Discussions between the parties this week were "encouraging . . . all the way around," according to a Commerce Department spokesman.

James Haynes, chairman of the development corporation's board of directors, said his organization must still examine financial statements and audit reports before the sale can be completed. But he and Moore said that the corporation expects to sign a contract to buy the hotel at 2225 Georgia Ave. NW for about $4.3 million within the next two weeks. Closing would probably occur within the following 90 days.

The need for speedy assistance to the Harambee House became apparent last month when Ed Murphy and Walker A. Williams, the two top officials of Murph's Hotel Corp., walked into EDA offices and said they couldn't find the outside investors they needed to keep the hotel open and no longer could manage the facility, federal officials said.

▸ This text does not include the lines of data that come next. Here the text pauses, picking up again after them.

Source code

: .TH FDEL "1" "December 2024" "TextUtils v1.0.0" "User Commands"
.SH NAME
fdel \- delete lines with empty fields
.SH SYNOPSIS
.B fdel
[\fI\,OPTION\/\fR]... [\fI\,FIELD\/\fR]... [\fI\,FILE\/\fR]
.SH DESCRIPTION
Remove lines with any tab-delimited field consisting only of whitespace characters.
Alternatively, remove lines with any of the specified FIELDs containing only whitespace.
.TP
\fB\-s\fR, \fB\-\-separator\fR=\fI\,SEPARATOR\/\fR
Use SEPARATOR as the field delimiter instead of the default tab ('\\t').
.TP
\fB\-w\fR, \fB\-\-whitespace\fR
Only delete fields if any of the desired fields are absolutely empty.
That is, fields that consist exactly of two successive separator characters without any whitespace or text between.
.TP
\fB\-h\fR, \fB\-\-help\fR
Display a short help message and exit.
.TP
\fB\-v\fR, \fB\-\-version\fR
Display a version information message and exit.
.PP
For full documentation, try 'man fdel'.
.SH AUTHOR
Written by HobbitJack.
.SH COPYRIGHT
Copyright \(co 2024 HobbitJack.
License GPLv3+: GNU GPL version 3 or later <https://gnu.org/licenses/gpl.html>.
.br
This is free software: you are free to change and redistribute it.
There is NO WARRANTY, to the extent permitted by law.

The corporation owed more than half a million dollars to creditors and to the city for such things as unpaid taxes and professional fees. Economic Development Administration (EDA officials pointed out. In addition, neither the $4.3 million mortgage on the hotel, nor the $2.4 million EDA loaned to the hotel corporation to operate the hotel, have been repaid.

The obtaining of outside investment had been a crucial part of an agreement between hotel corporation officials and EDA last year and allowed the hotel to continue to operate despite its financial problems as long as certain conditions were met.

But Williams, who has been president of Murph's Hotel Corp. for about a year, said that when investigations into the hotel's problems appeared in news accounts last year, investors who already had made financial commitments to the hotel backed out.

"I finally painfully admitted to myself that I couldn't get around that," Williams said.

Gibson said his concern for the survival of the hotel and the revitalization of the Georgia Avenue corridor led him to suggest to Barry aides Ivanhoe Donaldson and Courtland Cox and to Murph's officials about two months ago that they should analyze the economic situation of the hotel and talk together about a reorganization. He said he was involved in the initial discussion of a possible reorganization, but since then hasn't participated.

The saving of the hotel would be one step in what Moore views as a massive rebuilding of Georgia Avenue from R Street north past Howard University. The infamous junkyard directly across the avenue from the Harambee House entrance would be replced as part of the project.

Moore said that once the hotel is bought, he expects an immediate financial infusion of $450,000 from two outside investors, $250,000 from the Commerce Department and $250,000 from city community development funds -- all in the form of loans, he said.

Haynes, who also is an attorney, said that if the D.C. Development Corporation buys the hotel, new corporate officers will be brought in, though he added that he hopes to find some role for Murphy and Williams to play.

Haynes said that at some point the hotel might be sold to another minority business enterprise. But he expected the D.C. Development Corporation to remain involved, if only to own the land on which the hotel is built.